Windows is still Windows. Windows still slows down over time because of the amount of files it accumulates over the life of the machine. Windows will keep certain programs running in the background, so that when you open the program it will load faster. By keeping those programs running in the background, your machine is using more RAM. Open up the App Data folder on most Windows machines and you will probably be shocked at the size of the folder. After a few years from all the files it has saved, the folder is gigabytes in size. You can always reformat them or reimage them, but that takes time, sometimes a week or more.
Although Chrome OS is a relatively young operating system, it does seem to buck the trend of slowing down. People who received the first Chromebooks in 2011 are still using them. Part of the reason is that Chrome OS is basically a glorified browser. It has one job to do and it does it well. It doesn't need top of the line specs to do its job.
Windows is still Windows. Although 8.1 & 10 aren't the resource hogs of the past, you will still want to run it on decent hardware. Usually, people are looking for an i3 processor with at least 4 GB of RAM. Well, most of the Windows machines geared towards education have 2 GB of RAM and an older Baytrail processor. That is the bare minimum needed to run Windows. After you install some programs you will quickly see that those 2 GB aren't going to be enough to do simple tasks quickly. Eventually, there will be a delay in opening a program and it actually being able to use it because of the older processor.
Once again since Chrome OS runs everything in a browser, you don't need high end specs. The latest celeron processor and 2 GB of ram is more than enough.
Windows is still Windows. It is easy to install malware and malicious programs on the machines. It is easier to accidentally download a file that can absolutely wreck havoc on your machine. Since you can't install programs on Chrome OS, the chances of obtaining malware decreases exponentially.

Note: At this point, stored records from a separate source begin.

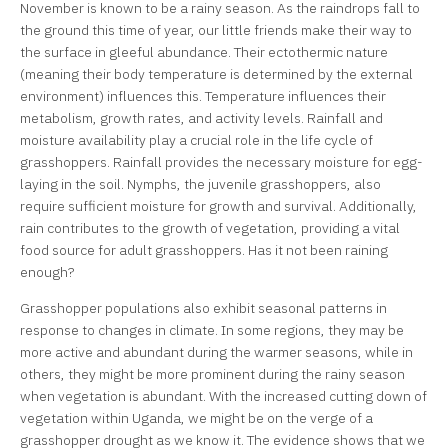
November is known to be a rainy season. As the raindrops fall to
the ground this time of year, our little friends make their way to
the surface in gleeful abundance. Their ectothermic nature
(meaning their body temperature is determined by the external
environment) influences this. Temperature influences their
metabolism, growth rates, and activity levels. Rainfall and
moisture availability play a crucial role in the life cycle of
grasshoppers. Rainfall provides the necessary moisture for egg-
laying in the soil. Nymphs, the juvenile grasshoppers, also
require sufficient moisture for growth and survival. Additionally,
rain contributes to the growth of vegetation, providing a vital
food source for adult grasshoppers. Has it not been raining
enough?
Grasshopper populations also exhibit seasonal patterns in
response to changes in climate. In some regions, they may be
more active and abundant during the warmer seasons, while in
others, they might be more prominent during the rainy season
when vegetation is abundant. With the increased cutting down of
vegetation within Uganda, we might be on the verge of a
grasshopper drought as we know it. The evidence shows that we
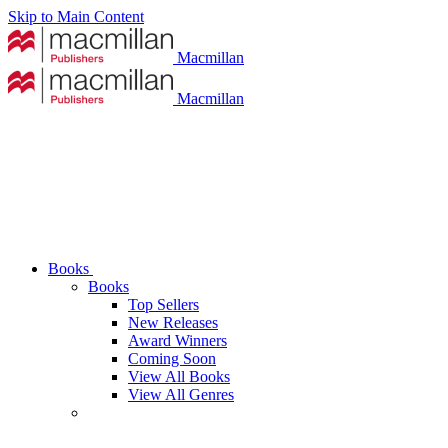
Skip to Main Content
Macmillan
Macmillan
Books
Books
Top Sellers
New Releases
Award Winners
Coming Soon
View All Books
View All Genres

Windows is still Windows. How many times have you gone to shut down your device and an update keeps spinning for minutes? How long does it take to restart a machine and get it back to the desktop? How many times has a device froze as you are trying to open a program? When you are doing a lesson, you don't have time to deal with machines needing to restart or freezing. If there are any issues with Chrome, wifi, trackpad, etc., just restart it. Chrome OS devices start in under 10 seconds and you are on the desktop.
In the end, schools will be lured in by the cheaper cost versus a traditional laptop or even a Chromebook. But the price doesn't match the functionality. You can run GAFE on both machines, but coming from someone who has used both, GAFE works better in Chrome OS, as it should. The entire OS is built around the browser. Just like Internet Explorer (and Spartan) work better in Windows.
Windows is useful for certain things, but mass education devices isn't one of them.